## EXERCISE PASSAGE

Footage shows tomahawk missiles being fired at Syria from the U.S Navy

This was not about any attack on the American homeland, notice. Woe betide, perhaps, any government that finds itself accused of backing any future attack that takes US lives on US soil.

Trump’s political instincts will tell him this will sit well with the American people. He’s right. He won the election partly because of an uneasiness in the heartland that under Obama the country had lost its muscle, even its confidence. For a few days, the qualms that guided Obama’s thinking - that Iraq and other experiences argued against further Arab entanglements - will be set aside. The pitch to Middle America is this: macho is in, mealy-mouthed is out.

But so much for coherency. We can take it from this that Trump will thump, when he wants to. Yet, the world will surely also conclude that this is a White House that on foreign policy, as on so many other matters, is all over the place. The contradictions and inconsistencies are simply overwhelming. This is the president who closed America to refugees from the Syrian bloodshed and who now evokes the death of those babies to send in the Tomahawks.

This a man who in 2013, when Obama was wrestling with precisely the question of whether or not to strike Syria, said, via Tweet, don’t do it. “AGAIN, TO OUR VERY FOOLISH LEADER, DO NOT ATTACK SYRIA - IF YOU DO MANY VERY BAD THINGS WILL HAPPEN & FROM THAT FIGHT THE U.S. GETS NOTHING!” he said in one.

## DATASET EXCERPTS

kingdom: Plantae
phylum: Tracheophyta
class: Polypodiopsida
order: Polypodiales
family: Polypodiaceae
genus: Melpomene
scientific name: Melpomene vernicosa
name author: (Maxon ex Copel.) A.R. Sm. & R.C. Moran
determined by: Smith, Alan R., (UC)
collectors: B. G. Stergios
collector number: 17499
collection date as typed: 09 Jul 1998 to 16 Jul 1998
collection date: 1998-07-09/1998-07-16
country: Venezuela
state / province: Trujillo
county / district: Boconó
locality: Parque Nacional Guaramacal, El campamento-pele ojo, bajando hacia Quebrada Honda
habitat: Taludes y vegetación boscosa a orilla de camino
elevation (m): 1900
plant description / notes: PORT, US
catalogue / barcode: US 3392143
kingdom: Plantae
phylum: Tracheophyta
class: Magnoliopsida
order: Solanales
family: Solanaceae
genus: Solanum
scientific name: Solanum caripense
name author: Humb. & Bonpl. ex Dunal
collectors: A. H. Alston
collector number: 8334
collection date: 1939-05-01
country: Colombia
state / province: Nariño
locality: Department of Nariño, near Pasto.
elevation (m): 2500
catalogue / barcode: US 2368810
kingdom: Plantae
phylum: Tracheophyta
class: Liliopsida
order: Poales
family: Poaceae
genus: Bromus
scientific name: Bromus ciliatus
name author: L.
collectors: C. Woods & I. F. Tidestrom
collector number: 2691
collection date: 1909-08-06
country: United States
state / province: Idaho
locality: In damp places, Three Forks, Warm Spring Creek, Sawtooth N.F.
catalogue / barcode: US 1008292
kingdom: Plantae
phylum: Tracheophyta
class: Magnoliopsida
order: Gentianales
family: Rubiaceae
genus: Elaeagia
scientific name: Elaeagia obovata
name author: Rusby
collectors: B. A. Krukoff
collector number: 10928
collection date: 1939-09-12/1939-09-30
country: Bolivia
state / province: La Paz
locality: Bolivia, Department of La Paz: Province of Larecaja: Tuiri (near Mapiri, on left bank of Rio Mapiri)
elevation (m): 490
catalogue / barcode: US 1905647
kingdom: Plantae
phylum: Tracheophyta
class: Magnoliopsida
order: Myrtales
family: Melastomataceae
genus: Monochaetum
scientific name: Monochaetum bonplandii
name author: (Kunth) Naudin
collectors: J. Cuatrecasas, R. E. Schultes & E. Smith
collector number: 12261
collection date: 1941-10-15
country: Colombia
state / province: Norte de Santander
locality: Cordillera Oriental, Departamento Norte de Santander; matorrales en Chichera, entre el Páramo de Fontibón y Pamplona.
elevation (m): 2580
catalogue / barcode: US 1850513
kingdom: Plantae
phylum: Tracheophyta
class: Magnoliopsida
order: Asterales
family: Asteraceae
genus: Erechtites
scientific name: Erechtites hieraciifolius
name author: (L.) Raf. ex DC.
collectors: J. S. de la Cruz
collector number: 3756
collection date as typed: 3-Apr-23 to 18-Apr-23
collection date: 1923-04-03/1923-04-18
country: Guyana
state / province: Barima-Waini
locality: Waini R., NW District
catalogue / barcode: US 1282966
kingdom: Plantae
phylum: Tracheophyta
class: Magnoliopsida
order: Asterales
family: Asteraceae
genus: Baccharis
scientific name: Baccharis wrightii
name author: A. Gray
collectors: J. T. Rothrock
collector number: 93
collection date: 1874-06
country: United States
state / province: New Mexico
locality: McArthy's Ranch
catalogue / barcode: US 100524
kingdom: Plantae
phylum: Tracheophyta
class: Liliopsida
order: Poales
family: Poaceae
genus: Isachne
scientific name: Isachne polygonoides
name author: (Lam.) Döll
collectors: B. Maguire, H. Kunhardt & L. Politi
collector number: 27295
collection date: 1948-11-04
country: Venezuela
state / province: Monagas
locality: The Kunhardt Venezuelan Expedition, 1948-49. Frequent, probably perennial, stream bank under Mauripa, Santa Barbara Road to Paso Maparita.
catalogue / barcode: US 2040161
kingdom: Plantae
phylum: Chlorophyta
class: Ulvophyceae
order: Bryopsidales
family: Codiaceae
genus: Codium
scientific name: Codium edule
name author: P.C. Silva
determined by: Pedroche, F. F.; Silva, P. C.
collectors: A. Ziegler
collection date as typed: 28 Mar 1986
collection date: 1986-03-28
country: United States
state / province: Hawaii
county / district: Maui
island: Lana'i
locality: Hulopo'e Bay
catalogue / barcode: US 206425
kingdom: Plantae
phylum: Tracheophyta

## WHAT THIS EXERCISE ASKS
**A.** Answer these questions from the passage on the Syria strike, one per line:
(i) What kind of missiles does the footage show being fired at Syria?
(ii) In what year did the tweet telling the then leader not to attack Syria appear?
(iii) Who does the passage say the president closed America to?
**B.** Reproduce a section of the passage on the Syria strike word for word. Begin at the words "This was not" and end after the words "on US soil.".
**C.** List every sentence in the passage on the Syria strike that begins with the word "This", apart from any in quoted tweets, giving each one in full.

## ANSWERS BY TASK
**A.**
(i) Tomahawk missiles, fired from the U.S. Navy.
(ii) 2013.
(iii) Refugees from the Syrian bloodshed.

**B.**
This was not about any attack on the American homeland, notice. Woe betide, perhaps, any government that finds itself accused of backing any future attack that takes US lives on US soil.

**C.**
This was not about any attack on the American homeland, notice.
This is the president who closed America to refugees from the Syrian bloodshed and who now evokes the death of those babies to send in the Tomahawks.
This a man who in 2013, when Obama was wrestling with precisely the question of whether or not to strike Syria, said, via Tweet, don’t do it.